Ben tells me that he only wants what is best for me, but then he never listens to me when I need him to listen to me, he only judges me and tells me that I need help which he can't give me. Not even Robert, who was the closest thing to a friend I actually had, bothered to stop my brother on any of the occasions where he had me admitted; it would seem Robert agreed with him that I needed help and some mental home was the best place for me to get that help. All I really needed though was for the two of them to listen to me and for them to be there for me without judgement.

But, the moment Alyssa woke up and realised I was in her room, I realised that I was never going to go through with the plan I had in mind. I couldn't bring myself to tell her that she needed to keep her nose out of my business. Not when Ben had already told her just how fucked up I truly was and, in his own fucked up way, I knew that he was actually trying to help me this time; it's just a shame Alyssa Lopez had to be the person he asked for help.

She had actually agreed to give me a chance, which was going to prove stupid because I wasn't going to treat her any differently to how I had done yesterday, I didn't have time to make new friends and I certainly didn't want to be friends with the sister of the woman who had broken my heart and was the reason for the demons I am now fighting on a daily basis.

Though, in the hour and a half that I spent watching her sleep, it hit me just how peaceful a person can look when they're not in the land of the living. I even briefly wondered if I looked anything like she did when I slept, wondered if all my troubles simply melted away in the night and my anger dissolved into nothing but a bad memory, or if I just looked like someone you would want to talk to rather than kill.

"Well? What do you want to know?" Alyssa faced the mirror as she spoke, but she didn't understand how much those words actually meant to me. Rebecca would never had said something like that, she would have argued the matter and refused to talk, but then her sister had never really been one for talking about anything other than herself, but that was the moment where I realised I had judged her far too quickly. I didn't even give her the chance to prove herself, I just assumed that she was going to be the same as her sister, and I was an ass for doing that, but that's all I really knew how to do and I didn't see that changing in a hurry.

"Why do you tell people you're married?

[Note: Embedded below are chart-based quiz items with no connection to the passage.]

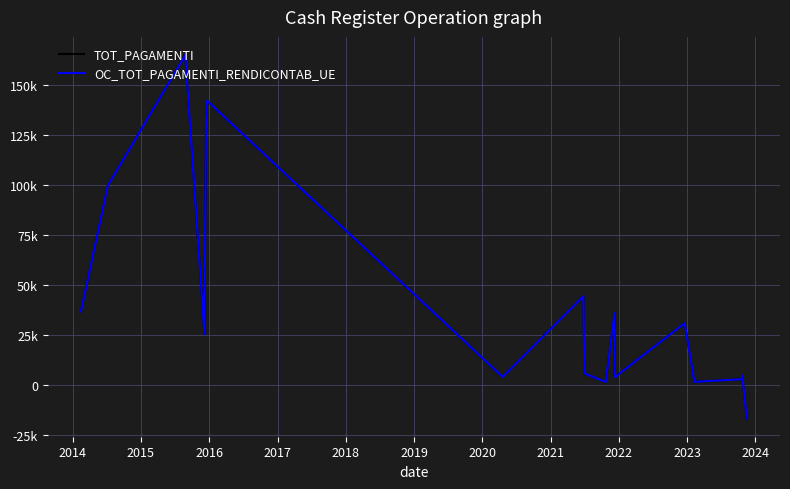

Does the chart have visible grid lines?

Yes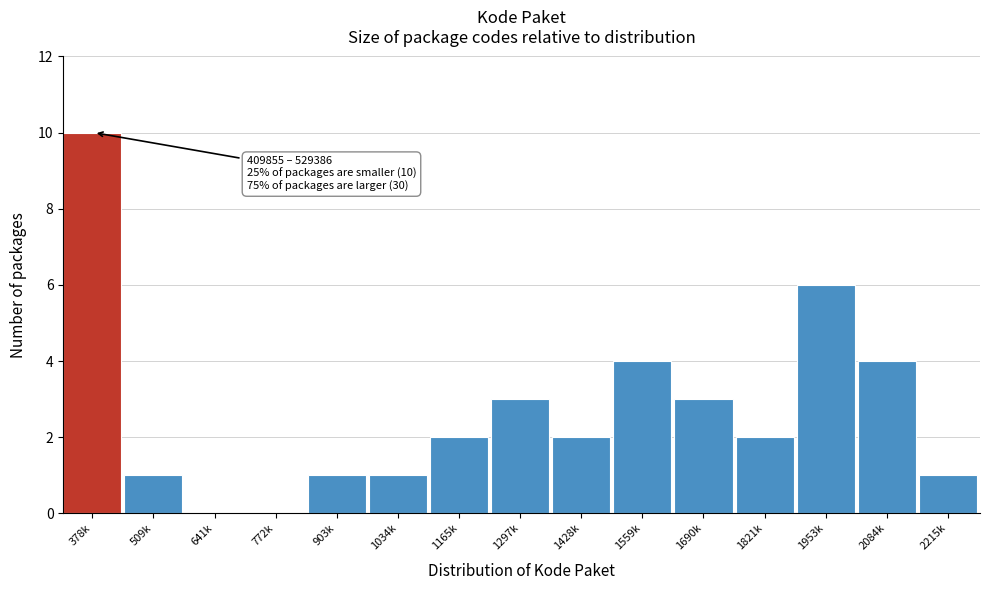

Reading right to left, list all the values displayed in this chart.

2215k=1	2084k=4	1953k=6	1821k=2	1690k=3	1559k=4	1428k=2	1297k=3	1165k=2	1034k=1	903k=1	772k=0	641k=0	509k=1	378k=10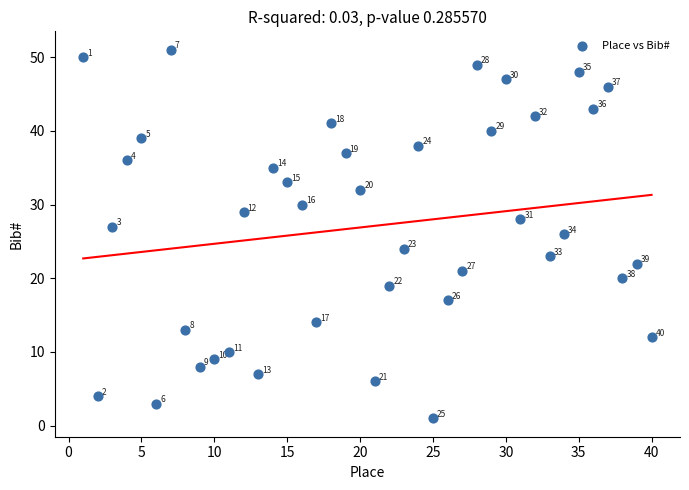

What Y value in the scatter plot is closest to 26?

26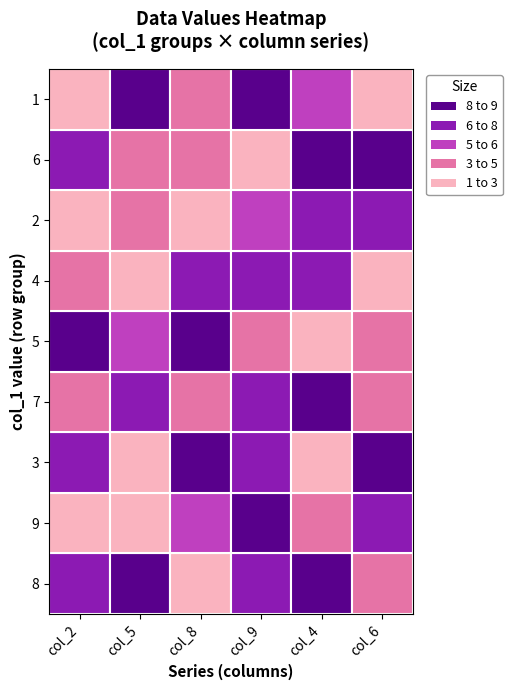

Which category has the highest value in the col_5 series?

8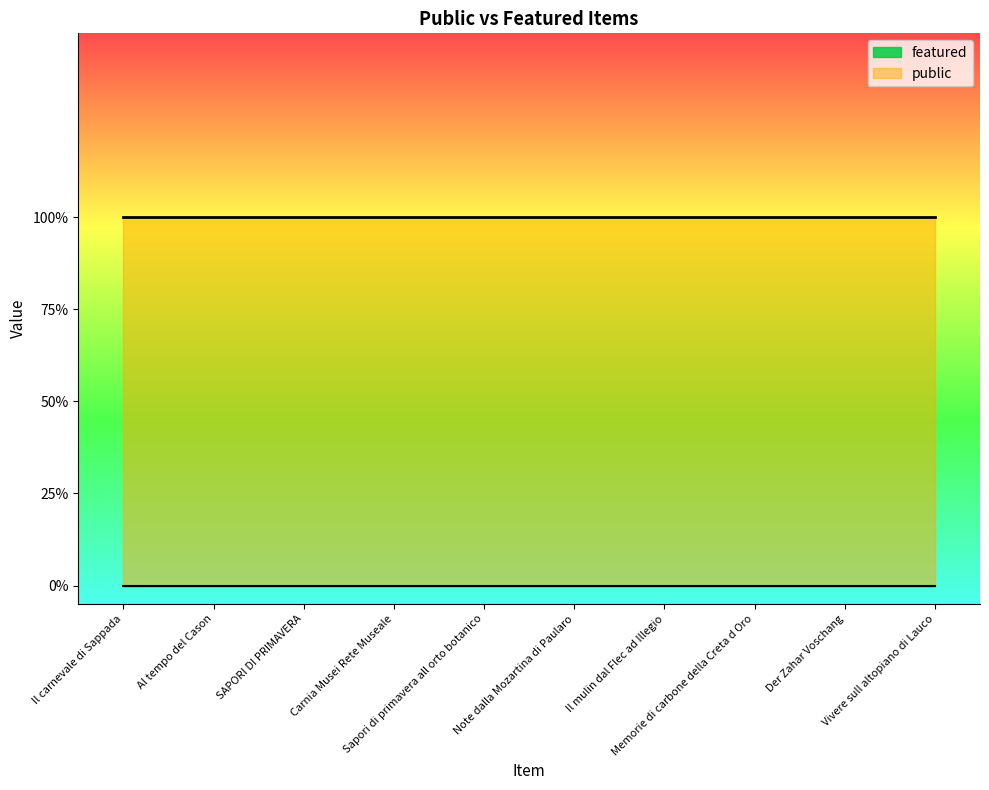

What are all the series names shown in the legend?

public, featured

It's obvious, just from looking around this place, that you live alone," I knew that was a personal question and that she may not even want to tell me the reason for it, but when she knew what she did about me, it only seemed like a fair question to ask. It may have been a massive secret which she didn't want to share with anyone, but so was the information Ben shared with her about me last night, and that didn't stop him from tell her my life story.

"Bad experience with a guy. Next," I could hear the reluctance in her tone and I could tell that it wasn't something she really wanted to speak about, but that didn't mean I wasn't going to push her for an answer, it wouldn't be acceptable for me to just back down and accept that she didn't want to tell me.